Archive for July 12th, 2008
Ode to the Bookshop
Since I won’t be getting to the Pyramids of Egypt anytime soon, I thought I’d pay tribute to a more local manmade wonder that excites the imagination in equal measure – the good old-fashioned, home-grown, used bookshop. Yes Books in Portland, Maine is a favorite. Situated at a busy corner of upper Congress Street, between a neighborhood sandwich shop and Paul’s Food Center, and standing directly across from a Starbucks, its very location speaks of its precarious place in the American story.
Ah, Yes!
This time of year its door is propped open, most likely to catch a breeze . . . but I wonder, is there a purer symbol of democracy than this? Inside is calm and hushed. The stacks are disheveled. The lightning is bad. The aisles are narrow and cramped. A small shop, I can easily feel lost inside. Its homey disarray makes me want to plant myself on the floor and start reading from the nearest pile. Yes Books is my piece of heaven. The perfect respite from ordinary life.
Where to begin?
This is my grandparent’s attic, my mother’s hope chest, the abandoned house we raided as kids. A place suspended in time. A place of ghosts, filling my head with voices other than my own. I want to stay here all day, scaling the shelves for that overlooked gem that will change my life forever. I want fall asleep here, wake up the next morning and start all over again.
What’s this?
I never knew North America had its own arithmetic!
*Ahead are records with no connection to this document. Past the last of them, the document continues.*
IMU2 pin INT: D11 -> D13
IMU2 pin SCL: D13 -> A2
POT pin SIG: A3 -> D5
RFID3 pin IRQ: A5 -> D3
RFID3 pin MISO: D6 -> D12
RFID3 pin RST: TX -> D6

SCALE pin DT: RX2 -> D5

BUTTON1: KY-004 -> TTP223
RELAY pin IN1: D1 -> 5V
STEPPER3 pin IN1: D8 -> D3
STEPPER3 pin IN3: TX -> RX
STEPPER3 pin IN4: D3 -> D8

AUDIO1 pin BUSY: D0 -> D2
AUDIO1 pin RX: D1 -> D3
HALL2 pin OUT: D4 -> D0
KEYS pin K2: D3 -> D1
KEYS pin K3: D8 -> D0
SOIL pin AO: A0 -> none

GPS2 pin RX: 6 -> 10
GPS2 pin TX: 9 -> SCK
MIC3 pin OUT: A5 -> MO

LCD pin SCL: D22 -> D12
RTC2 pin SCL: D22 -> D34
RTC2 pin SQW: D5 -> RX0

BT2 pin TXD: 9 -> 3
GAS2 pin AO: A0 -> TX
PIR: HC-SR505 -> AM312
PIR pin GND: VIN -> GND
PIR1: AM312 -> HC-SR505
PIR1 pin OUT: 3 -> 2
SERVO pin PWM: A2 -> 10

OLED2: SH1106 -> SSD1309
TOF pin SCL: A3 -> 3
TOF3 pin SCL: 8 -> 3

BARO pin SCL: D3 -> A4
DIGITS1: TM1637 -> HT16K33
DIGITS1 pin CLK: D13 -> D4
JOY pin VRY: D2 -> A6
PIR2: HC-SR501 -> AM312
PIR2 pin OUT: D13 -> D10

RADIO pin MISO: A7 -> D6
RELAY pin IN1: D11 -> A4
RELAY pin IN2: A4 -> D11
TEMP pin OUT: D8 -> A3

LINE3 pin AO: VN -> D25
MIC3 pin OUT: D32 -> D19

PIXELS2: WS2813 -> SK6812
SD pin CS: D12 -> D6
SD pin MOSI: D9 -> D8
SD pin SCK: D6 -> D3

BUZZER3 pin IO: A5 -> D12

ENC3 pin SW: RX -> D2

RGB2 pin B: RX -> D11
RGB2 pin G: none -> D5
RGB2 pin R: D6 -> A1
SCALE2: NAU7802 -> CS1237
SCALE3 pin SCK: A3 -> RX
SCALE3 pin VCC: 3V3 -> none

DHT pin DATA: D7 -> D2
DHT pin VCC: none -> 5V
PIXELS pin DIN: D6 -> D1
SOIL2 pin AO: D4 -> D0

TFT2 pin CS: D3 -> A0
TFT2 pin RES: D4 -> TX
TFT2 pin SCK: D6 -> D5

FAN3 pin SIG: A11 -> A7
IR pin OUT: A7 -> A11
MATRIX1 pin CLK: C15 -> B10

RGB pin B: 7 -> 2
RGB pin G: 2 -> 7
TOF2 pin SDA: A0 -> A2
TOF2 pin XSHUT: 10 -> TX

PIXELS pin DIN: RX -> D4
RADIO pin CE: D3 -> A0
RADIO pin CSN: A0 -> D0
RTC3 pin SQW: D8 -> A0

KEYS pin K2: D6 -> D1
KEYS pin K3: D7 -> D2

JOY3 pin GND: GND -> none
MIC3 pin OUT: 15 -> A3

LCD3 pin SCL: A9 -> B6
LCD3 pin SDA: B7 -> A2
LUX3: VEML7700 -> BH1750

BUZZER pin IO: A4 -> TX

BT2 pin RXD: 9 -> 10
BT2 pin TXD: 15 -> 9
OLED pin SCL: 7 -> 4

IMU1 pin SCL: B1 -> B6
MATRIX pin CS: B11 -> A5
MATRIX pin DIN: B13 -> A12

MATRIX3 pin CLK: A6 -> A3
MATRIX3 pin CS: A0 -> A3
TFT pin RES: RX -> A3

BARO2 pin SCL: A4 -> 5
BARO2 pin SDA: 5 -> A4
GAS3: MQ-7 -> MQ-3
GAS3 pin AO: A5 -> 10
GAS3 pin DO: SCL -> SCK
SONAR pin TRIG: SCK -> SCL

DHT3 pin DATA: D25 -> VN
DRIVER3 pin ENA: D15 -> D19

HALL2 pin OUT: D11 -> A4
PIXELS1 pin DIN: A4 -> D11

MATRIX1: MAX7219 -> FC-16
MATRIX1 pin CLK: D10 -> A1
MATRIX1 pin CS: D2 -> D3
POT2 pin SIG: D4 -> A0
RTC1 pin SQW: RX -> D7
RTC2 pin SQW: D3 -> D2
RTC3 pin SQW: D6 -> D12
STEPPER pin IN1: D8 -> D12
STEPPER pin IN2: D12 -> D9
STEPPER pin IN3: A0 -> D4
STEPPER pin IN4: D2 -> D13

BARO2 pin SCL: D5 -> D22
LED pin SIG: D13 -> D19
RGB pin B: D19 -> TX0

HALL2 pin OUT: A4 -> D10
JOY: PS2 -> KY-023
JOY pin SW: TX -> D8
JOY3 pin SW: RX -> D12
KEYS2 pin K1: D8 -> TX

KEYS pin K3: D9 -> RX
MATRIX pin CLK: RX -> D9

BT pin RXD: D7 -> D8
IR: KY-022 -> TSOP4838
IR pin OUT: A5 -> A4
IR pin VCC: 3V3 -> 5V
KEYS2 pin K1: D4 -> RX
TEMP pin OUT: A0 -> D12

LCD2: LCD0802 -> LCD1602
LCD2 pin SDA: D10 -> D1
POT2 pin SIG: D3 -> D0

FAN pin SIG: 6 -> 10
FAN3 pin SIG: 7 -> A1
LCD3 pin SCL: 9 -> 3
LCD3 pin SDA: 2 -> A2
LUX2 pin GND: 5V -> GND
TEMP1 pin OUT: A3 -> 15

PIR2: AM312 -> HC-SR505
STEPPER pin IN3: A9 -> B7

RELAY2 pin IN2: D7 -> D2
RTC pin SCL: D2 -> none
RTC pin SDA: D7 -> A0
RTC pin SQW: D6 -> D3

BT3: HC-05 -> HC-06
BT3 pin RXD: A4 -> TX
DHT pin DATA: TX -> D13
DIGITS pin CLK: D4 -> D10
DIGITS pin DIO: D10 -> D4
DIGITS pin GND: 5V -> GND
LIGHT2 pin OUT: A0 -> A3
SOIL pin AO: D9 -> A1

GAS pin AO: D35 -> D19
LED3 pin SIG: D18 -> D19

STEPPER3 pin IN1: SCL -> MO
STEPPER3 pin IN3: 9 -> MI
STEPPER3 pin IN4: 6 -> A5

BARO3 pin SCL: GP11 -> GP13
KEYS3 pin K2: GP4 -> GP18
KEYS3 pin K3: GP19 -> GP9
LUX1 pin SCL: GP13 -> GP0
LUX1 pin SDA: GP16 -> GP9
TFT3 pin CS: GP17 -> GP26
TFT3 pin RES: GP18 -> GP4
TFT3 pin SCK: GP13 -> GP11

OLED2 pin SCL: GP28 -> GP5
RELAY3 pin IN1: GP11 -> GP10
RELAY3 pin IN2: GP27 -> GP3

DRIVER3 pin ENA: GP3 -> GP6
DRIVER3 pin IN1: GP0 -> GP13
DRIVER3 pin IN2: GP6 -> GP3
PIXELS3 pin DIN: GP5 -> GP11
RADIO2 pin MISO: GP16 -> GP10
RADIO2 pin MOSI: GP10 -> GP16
My math skills might’ve flourished if I’d had this book in school.
I fall in love a hundred times in the bookstore.
What is it like to be a bird?
But I’ve learned not to grow too attached to every book I meet. Some are meant simply to be admired. Only a few get to travel home with me.
Think I’ll pass on this one.
This has possibilities.
Since 1987 the National Trust of Historic Places has been listing its eleven most endangered places in America each year. The Lower East Side, Cannery Row, Mesa Verde, even Route 66 Motels are listed. I vote to put the independent used bookshop on that list. And while I’m at it, to those noble independent bookstore owners everywhere, keeper of treasures, defenders of intellectual diversity, openers of doors – thank you from the bottom of my heart.